-- Directive --
Copy the rows below word for word, beginning at the line that has "signal segment 5" and ending after the line that has "Which label corresponds".

-- Records shown --
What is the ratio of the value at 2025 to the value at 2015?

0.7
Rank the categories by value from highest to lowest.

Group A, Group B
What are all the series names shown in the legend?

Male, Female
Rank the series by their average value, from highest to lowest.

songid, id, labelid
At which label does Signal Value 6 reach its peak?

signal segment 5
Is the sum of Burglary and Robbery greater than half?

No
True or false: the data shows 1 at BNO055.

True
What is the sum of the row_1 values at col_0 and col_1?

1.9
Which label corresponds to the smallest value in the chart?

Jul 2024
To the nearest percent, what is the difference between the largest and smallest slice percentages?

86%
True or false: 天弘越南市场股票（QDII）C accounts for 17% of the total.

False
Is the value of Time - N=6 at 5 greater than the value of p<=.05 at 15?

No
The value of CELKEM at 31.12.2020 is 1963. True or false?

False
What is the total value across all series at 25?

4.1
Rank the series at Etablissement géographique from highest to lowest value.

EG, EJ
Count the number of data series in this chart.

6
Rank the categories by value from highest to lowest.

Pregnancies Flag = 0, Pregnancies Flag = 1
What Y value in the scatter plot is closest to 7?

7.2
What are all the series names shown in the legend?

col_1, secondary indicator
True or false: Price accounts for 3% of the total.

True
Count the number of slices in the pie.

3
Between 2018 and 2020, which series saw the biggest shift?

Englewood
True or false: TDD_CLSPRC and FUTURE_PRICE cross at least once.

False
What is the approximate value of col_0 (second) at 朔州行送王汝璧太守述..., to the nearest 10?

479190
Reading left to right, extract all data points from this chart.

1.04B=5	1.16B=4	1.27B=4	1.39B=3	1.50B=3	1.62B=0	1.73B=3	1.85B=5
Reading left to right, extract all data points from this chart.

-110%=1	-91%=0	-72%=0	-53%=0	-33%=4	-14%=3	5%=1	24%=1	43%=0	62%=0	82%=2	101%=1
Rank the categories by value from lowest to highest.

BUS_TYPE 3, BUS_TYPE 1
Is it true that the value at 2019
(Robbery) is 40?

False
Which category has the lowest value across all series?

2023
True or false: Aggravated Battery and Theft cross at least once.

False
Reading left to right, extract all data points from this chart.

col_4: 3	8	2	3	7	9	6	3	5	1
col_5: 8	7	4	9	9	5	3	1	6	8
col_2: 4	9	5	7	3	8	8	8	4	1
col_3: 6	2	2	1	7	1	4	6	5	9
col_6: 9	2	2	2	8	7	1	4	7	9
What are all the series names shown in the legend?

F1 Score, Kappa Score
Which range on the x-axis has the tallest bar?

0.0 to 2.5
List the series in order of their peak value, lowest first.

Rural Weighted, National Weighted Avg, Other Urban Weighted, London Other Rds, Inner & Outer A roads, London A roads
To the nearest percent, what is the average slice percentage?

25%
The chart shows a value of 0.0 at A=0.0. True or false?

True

-- Response to the task --
signal segment 5
Is the sum of Burglary and Robbery greater than half?

No
True or false: the data shows 1 at BNO055.

True
What is the sum of the row_1 values at col_0 and col_1?

1.9
Which label corresponds to the smallest value in the chart?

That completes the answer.